Use inquiry to inform design:
Formative research is a necessary component of any SBCC program or activity. Behaviors are highly localized in nature and change over time based on context. Findings from one country or region may not reflect behaviors in another. This is particularly true in malaria case management, where behaviors, such as treatment seeking, are influenced by seasons, malaria endemicity, and structural factors like availability of commodities and services.

Test Promising Practices:
This review found a number of promising programs that used varying forms of care groups to organize CHWs and mobilize community members. While no deliberate effort has yet been made to determine what value SBCC contributed to these programs’ success, a systematic effort to introduce SBCC and measure its impact would be the first step in determining whether or not to use it. As the Rwanda Kabeho Mwana example shows, care groups have been successfully piloted and brought to scale (see care group selection criteria).

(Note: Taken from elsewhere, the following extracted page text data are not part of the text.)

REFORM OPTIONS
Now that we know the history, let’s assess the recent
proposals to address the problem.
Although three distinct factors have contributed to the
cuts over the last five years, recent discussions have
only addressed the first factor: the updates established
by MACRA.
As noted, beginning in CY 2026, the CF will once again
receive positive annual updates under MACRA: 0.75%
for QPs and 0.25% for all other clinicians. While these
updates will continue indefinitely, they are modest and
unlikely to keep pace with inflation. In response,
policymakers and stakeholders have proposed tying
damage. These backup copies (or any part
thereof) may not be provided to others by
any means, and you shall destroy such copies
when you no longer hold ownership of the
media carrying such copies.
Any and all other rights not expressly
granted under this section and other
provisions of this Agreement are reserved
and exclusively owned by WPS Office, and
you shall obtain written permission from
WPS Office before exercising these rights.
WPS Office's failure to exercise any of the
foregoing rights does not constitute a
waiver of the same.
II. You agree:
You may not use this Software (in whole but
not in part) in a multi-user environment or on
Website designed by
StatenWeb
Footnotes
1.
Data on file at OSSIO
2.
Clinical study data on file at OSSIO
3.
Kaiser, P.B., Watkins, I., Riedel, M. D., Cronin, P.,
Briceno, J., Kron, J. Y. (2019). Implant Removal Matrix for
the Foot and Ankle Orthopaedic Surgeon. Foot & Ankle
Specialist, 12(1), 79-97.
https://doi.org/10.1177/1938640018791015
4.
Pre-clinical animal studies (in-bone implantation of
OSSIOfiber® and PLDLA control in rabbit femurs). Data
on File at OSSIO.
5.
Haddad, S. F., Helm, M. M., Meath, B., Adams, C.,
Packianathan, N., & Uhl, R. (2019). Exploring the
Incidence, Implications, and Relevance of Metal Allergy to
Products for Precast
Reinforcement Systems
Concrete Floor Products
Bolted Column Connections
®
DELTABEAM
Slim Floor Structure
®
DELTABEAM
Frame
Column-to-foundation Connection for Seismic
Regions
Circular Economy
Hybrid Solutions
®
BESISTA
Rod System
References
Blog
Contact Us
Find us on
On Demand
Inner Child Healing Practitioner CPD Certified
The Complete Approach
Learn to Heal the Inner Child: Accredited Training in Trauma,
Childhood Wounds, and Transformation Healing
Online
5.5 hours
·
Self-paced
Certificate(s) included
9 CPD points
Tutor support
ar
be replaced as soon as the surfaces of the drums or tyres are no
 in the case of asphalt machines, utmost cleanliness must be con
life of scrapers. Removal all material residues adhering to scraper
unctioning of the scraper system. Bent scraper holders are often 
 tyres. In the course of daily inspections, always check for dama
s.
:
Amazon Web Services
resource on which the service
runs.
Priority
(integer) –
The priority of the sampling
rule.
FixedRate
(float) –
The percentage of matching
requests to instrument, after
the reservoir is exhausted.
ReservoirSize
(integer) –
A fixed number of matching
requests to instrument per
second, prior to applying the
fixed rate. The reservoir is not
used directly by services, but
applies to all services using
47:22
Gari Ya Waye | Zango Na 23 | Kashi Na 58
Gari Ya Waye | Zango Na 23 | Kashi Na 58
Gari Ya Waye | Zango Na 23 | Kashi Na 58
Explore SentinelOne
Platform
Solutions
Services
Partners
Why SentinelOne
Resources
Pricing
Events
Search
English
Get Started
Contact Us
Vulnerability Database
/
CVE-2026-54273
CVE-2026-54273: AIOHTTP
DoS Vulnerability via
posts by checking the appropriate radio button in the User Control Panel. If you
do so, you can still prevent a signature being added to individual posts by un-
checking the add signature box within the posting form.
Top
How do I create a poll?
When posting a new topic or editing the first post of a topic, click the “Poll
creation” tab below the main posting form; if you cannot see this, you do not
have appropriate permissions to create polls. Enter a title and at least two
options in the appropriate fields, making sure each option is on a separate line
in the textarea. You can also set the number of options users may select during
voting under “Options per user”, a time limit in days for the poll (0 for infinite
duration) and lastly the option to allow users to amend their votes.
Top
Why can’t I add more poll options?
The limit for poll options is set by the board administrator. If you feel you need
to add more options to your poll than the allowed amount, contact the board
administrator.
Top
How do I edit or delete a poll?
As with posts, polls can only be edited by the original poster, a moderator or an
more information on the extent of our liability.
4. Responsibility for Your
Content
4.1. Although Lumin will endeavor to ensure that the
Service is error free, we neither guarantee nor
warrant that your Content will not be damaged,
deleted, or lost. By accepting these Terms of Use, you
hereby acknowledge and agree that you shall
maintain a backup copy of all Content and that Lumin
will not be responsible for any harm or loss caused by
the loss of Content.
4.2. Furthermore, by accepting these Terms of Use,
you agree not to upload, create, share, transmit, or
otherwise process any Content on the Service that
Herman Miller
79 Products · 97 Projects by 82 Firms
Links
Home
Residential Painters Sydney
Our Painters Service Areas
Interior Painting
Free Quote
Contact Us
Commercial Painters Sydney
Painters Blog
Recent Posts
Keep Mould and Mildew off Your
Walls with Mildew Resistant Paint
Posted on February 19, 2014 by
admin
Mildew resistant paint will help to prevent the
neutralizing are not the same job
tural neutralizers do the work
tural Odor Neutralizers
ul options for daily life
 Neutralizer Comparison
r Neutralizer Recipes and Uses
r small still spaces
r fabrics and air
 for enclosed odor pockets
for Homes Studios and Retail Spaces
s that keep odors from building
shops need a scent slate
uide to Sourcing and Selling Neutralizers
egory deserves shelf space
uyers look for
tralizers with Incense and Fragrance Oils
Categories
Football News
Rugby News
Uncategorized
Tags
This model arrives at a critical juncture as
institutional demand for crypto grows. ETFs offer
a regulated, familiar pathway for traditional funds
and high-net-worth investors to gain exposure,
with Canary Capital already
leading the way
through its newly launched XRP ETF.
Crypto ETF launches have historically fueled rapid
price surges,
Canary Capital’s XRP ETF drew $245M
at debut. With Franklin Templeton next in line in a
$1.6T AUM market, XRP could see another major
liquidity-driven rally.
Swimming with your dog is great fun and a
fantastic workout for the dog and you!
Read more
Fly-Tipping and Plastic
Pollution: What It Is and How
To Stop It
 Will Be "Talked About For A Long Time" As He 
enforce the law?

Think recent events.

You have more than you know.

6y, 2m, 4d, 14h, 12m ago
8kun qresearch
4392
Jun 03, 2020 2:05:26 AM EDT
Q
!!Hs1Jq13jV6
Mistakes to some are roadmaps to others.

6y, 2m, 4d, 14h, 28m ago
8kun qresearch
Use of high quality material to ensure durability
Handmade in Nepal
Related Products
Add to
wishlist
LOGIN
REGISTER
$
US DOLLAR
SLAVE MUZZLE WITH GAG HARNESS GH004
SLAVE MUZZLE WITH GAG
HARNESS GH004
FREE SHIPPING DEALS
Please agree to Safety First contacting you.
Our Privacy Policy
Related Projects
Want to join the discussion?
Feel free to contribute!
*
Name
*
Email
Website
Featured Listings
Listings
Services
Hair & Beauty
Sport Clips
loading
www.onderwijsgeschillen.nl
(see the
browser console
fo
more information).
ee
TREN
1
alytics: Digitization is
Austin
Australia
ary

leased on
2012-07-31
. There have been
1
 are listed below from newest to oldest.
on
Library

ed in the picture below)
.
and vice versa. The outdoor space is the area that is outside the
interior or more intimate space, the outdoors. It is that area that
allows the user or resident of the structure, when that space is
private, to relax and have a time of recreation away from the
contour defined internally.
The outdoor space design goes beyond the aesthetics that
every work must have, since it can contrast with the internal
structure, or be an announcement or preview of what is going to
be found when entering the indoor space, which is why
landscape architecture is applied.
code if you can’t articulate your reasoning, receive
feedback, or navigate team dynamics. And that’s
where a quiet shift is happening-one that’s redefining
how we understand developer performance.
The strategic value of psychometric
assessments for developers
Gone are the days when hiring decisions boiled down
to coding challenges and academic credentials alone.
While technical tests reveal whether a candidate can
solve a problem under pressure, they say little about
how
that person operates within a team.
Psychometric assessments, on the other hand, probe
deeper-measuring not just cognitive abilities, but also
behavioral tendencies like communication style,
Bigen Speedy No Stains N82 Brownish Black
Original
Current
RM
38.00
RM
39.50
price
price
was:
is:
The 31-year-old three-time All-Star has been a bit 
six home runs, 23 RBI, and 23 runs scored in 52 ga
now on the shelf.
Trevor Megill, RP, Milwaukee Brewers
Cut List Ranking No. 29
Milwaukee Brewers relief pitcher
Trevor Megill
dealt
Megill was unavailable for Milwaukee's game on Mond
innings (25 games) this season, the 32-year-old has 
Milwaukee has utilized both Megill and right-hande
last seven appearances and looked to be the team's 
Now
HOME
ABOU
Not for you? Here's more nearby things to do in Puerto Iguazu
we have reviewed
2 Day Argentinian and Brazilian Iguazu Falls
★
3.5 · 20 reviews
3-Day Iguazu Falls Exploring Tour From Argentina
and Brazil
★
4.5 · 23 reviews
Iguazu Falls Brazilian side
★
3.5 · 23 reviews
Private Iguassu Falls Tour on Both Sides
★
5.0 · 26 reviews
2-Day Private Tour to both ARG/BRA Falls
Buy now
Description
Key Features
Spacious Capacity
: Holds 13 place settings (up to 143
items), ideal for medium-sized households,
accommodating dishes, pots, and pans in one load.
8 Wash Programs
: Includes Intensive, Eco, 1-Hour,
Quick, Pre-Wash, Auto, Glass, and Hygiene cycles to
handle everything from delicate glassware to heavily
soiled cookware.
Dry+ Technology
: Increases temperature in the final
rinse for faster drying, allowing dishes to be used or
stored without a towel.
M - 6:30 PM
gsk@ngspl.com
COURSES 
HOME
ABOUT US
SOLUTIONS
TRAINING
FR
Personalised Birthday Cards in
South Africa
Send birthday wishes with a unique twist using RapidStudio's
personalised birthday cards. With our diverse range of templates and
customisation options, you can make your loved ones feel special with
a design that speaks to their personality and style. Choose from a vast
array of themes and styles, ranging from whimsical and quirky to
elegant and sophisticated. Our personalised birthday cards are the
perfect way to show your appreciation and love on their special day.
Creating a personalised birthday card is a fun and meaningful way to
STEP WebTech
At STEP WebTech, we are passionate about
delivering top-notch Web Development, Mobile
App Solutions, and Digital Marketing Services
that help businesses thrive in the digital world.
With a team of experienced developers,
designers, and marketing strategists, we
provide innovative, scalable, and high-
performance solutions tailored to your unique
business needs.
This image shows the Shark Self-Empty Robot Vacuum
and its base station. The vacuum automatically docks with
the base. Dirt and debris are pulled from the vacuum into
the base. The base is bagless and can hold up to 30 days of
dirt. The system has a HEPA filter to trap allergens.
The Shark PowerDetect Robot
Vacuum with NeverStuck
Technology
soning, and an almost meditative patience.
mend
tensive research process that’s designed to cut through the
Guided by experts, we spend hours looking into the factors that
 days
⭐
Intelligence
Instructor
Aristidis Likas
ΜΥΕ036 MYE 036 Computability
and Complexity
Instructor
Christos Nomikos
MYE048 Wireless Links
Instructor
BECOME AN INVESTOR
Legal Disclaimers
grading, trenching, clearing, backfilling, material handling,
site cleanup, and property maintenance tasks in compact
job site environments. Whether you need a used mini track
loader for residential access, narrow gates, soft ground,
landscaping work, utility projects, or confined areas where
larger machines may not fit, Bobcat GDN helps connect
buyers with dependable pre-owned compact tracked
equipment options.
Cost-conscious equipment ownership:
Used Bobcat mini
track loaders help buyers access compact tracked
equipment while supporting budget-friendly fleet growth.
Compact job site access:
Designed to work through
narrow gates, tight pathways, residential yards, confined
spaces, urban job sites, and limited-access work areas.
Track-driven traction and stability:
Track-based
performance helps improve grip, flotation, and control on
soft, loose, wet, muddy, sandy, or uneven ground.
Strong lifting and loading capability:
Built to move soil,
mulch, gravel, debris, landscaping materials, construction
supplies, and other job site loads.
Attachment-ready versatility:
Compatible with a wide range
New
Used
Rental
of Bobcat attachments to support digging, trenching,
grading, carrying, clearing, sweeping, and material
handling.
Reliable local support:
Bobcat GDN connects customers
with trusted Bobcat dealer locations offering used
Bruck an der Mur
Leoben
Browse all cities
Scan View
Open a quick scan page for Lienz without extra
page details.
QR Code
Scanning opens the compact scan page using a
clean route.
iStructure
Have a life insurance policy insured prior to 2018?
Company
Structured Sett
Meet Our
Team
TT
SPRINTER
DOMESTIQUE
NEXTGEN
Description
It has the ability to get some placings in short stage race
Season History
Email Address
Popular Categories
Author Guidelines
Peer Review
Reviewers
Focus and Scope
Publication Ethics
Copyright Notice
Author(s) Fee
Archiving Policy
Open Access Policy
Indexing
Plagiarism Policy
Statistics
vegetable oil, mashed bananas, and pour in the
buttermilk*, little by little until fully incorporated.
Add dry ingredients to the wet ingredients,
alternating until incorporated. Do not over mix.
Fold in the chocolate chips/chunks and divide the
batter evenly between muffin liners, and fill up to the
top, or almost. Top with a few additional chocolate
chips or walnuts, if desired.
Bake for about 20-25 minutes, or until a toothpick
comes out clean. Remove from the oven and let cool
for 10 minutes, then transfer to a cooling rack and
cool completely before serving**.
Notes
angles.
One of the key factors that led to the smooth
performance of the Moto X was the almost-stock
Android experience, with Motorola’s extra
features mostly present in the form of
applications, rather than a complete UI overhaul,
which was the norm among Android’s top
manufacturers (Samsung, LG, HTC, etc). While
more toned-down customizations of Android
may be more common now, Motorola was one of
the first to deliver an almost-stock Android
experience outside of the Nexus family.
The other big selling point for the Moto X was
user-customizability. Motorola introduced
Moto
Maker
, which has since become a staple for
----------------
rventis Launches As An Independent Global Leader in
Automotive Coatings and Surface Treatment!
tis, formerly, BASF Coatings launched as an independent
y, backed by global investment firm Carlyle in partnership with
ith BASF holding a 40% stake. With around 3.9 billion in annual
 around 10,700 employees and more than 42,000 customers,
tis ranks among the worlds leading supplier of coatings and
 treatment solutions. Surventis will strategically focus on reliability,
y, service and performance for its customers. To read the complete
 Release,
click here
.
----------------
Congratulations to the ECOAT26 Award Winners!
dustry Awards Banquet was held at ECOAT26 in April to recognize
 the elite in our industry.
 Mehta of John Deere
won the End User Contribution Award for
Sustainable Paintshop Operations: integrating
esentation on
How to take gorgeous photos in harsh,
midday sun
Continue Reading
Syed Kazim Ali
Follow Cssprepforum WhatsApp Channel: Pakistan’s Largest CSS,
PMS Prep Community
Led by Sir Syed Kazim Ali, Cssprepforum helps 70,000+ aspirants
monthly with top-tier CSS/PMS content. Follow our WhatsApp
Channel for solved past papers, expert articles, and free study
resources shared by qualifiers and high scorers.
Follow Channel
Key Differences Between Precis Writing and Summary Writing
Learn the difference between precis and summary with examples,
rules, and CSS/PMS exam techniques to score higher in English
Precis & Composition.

Evaluate the impact of SBCC:
Pilots, programs and research reviewed found few examples of attempts to measure anything beyond SBCC inputs or outputs. This review has listed a number of SBCC programs implemented at different levels (community, regional, national) and paired them with appropriate methods of evaluation. While malaria case management programming is often one of many components in larger campaigns, it is possible to measure change in attitudes and behavior as a result of exposure to messaging.